======== Texto da página ========

Desde pequeno, o artista drag queen Allyster Fagundes demonstrava interesse por arte e performance. “Era criança e já tinha facilidade com as linguagens. Meus sentimentos eram expressos na escrita, em desenhos, ainda sem técnica”, diz. “Gostava de coisas femininas e pulava para pegar a saia de lambada estendida na corda na casa de minha tia para rodopiar na sala.”
Aos 33 anos, Allyster agora é pesquisador e ativista drag queen. Com seu trabalho na academia e no movimento, compartilha informação e desafia estereótipos.
DRAG Pessoa que se veste e se expressa de forma estilizada e exagerada no gênero feminino (drag queen) ou masculino (drag king). Por meio das performances artísticas e do humor, o objetivo é imitar, brincar, questionar e até desconstruir arquétipos de gênero. No Brasil, as cantoras Pabllo Vittar, Gloria Groove e Lia Clark são exemplos de drag queens famosas
Nascido no bairro da Sacramenta, periferia do Pará, Allyster viu os pais se separarem quando tinha 8 anos. Ainda na infância, teve depressão. Depois que o pai foi embora, o menino cresceu com a mãe, Dona Angela Maria, e seus três irmãos. A família agora vive no também periférico Telégrafo. Seus valores, diz o artista, foram construídos pelo bom relacionamento com a mãe. “Nunca precisei verbalizar que sou ‘gay’ pra ela, porque dizia de outras formas, como na forma como me portava, nas referências e nos discursos que trazia para dentro de casa.”
Mas foi na juventude, estudando teatro, que vieram as descobertas mais nítidas e a autoafirmação. Allyster conta que chegou a ter experiências heterossexuais, por causa da pressão social. “Existem vários preconceitos em casa, na escola, fica difícil se encontrar”, diz o artista. “Aos 20 anos é que entendo que sou um garoto gay. Acho tarde essa aceitação em relação a outros amigos LGBTQ+, mas cada pessoa tem o seu processo individual.”

======== Material ========

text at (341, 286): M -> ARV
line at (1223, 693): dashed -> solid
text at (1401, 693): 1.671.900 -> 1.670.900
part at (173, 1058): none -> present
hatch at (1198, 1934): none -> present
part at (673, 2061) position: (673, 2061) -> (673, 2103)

========

*Tarefas a realizar*:
A: Responda às perguntas abaixo com base no texto sobre Allyster Fagundes.
(i) Em que bairro Allyster nasceu?
(ii) Quantos anos ele tinha quando os pais se separaram?
(iii) Com que idade ele entendeu que era um garoto gay?
B: Dê prosseguimento ao texto sobre Allyster Fagundes a partir da última frase apresentada.

*Resultados do exercício*:
A:
(i) No bairro da Sacramenta.
(ii) Tinha 8 anos.
(iii) Aos 20 anos.

B:
Desconstruindo preconceitos — Allyster se aproximou da cena drag quando cursava jornalismo. Em 2016, seu trabalho de conclusão de curso foi uma pesquisa sobre o movimento na capital paraense. O TCC recebeu prêmios, seu autor participou de congressos de comunicação e, atualmente, faz mestrado em Artes na Universidade Federal do Pará (UFPA).
Quando se “monta” como drag queen, Allyster percebe reações de riso e espanto nas ruas do bairro. Mas a mãe “já chega e fala para as pessoas o que eu faço”. Ainda que tenha crescido recebendo apelidos, como “viadinho”, e olhares questionadores, o filho de Dona Angela Maria não lembra de episódios que o tenham desestabilizado por ser gay. “Na fase adulta, criamos um escudo. Não ligo para olhares, reprovações. É saber lidar com essas situações”, pondera.
Allyster acredita que o trabalho que desenvolve ajuda outras pessoas a se enxergar, apesar dos preconceitos. “A arte drag tem um papel social importante. É um corpo político, um corpo questionador. Quando entra uma drag queen em um espaço, algumas pessoas não vão gostar, outras vão se admirar, vão entender, e até se identificar.”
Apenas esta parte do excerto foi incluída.